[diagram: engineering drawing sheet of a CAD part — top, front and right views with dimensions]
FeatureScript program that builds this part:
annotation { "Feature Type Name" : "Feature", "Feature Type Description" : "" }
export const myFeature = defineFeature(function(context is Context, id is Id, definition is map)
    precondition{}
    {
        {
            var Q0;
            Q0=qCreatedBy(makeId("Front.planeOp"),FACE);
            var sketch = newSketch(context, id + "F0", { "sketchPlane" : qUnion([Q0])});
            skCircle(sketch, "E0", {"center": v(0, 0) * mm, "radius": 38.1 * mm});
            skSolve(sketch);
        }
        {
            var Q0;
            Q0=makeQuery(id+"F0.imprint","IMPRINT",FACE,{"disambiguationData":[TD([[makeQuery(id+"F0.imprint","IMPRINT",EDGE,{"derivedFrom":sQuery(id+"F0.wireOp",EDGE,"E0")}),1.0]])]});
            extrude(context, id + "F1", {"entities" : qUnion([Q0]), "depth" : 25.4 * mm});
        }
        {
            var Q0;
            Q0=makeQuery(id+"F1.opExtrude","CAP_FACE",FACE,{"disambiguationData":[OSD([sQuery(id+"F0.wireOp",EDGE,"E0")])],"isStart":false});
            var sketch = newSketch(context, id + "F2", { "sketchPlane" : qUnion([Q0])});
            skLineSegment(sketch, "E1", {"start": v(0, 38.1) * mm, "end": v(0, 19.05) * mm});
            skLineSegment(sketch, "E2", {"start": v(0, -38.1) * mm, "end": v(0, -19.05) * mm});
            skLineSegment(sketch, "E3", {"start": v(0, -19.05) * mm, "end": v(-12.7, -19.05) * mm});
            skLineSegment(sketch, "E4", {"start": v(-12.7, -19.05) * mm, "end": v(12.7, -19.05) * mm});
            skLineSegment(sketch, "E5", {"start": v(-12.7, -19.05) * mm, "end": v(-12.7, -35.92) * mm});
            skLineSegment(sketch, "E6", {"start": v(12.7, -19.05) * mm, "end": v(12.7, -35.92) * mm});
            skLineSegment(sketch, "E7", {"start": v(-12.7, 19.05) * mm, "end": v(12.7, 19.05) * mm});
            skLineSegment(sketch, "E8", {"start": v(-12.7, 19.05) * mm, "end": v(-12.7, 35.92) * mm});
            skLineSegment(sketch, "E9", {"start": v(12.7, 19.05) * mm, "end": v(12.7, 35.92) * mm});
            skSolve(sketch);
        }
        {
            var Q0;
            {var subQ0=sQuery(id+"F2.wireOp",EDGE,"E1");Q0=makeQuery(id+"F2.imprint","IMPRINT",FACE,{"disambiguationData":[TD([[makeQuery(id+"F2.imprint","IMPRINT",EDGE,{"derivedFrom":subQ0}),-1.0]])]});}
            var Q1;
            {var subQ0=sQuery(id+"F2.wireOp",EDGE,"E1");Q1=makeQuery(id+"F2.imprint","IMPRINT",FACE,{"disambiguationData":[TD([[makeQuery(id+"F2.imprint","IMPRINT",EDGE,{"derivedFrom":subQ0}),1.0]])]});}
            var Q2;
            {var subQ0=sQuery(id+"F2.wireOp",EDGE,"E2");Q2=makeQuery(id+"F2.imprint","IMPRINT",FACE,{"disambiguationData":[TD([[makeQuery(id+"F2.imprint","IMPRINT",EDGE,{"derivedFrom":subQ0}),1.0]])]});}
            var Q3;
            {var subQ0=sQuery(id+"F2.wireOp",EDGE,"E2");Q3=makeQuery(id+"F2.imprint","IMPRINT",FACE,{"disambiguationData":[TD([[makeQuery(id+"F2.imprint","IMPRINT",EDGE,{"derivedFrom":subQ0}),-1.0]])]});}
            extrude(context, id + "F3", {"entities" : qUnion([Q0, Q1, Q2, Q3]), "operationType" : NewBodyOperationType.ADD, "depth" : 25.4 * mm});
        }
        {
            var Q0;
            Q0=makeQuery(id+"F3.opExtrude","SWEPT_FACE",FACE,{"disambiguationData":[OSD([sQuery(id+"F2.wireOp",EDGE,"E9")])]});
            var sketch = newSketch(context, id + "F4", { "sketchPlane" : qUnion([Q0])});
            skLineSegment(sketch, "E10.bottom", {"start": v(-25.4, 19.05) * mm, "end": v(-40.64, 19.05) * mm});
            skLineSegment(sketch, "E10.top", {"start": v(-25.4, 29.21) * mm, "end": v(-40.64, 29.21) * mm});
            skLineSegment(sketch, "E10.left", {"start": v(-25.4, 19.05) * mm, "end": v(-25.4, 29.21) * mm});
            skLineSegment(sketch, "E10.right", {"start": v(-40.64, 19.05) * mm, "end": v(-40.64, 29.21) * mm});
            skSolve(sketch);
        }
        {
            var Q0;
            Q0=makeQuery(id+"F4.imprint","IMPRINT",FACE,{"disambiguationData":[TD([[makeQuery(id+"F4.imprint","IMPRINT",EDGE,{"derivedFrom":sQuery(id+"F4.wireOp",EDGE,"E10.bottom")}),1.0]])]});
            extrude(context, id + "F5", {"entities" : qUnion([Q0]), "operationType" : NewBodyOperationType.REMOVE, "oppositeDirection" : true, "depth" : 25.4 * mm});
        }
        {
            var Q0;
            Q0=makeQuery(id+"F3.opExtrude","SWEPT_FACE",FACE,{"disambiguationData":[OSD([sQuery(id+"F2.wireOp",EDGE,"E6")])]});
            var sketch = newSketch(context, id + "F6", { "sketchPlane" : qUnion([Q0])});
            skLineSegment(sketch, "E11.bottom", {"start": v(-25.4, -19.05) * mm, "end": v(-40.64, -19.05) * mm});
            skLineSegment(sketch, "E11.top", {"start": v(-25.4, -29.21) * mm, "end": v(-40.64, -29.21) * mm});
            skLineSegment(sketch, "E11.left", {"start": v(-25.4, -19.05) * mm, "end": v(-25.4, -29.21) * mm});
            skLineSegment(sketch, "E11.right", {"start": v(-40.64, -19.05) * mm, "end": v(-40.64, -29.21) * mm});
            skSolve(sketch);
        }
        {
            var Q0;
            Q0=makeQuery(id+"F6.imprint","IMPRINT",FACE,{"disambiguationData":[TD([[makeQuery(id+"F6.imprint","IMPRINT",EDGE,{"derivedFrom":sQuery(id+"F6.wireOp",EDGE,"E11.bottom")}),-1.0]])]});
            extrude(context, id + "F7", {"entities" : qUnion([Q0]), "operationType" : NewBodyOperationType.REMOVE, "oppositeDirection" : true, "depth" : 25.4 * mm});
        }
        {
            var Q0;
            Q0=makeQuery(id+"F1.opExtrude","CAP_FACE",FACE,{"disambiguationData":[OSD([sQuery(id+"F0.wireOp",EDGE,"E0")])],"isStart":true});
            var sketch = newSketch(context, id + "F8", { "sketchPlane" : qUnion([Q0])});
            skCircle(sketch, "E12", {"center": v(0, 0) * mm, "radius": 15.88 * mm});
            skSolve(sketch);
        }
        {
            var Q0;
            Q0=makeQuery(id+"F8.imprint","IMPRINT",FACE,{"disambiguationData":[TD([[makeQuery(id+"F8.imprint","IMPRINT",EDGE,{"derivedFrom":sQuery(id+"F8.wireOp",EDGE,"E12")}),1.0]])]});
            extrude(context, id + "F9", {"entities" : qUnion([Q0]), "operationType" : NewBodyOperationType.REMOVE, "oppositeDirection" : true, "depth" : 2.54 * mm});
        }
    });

...

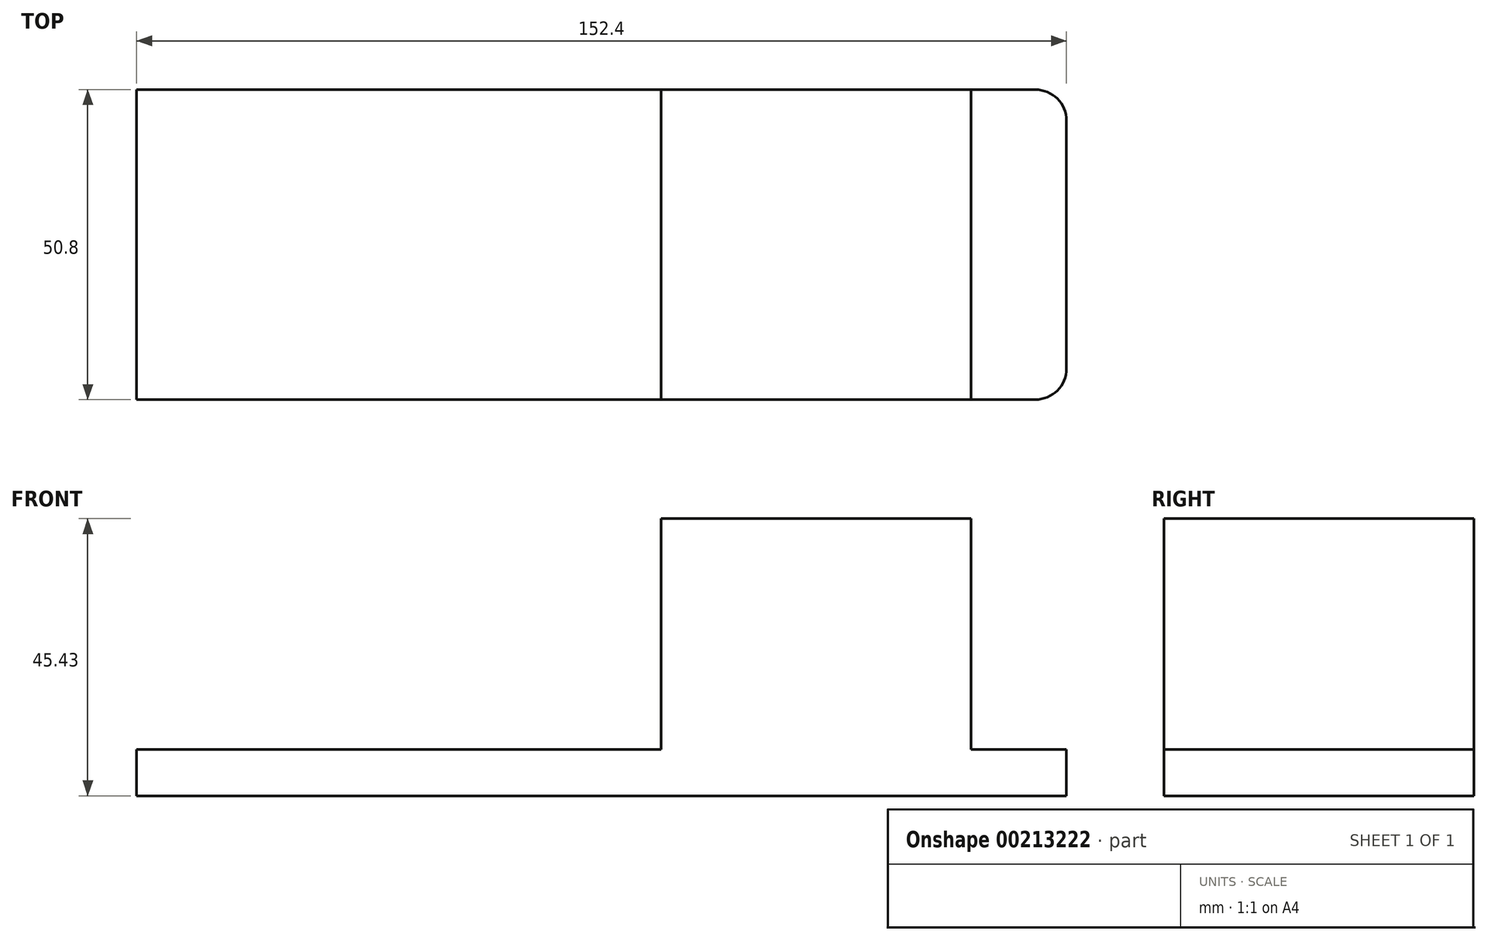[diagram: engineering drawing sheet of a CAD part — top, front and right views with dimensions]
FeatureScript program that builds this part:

— WHAT THE EXERCISE ASKS —
List every line in the listing that contains the string "center".

— FULL SOLUTION —
            skCircle(sketch, "E0", {"center": v(0, 0) * mm, "radius": 38.1 * mm});
            skCircle(sketch, "E12", {"center": v(0, 0) * mm, "radius": 15.88 * mm});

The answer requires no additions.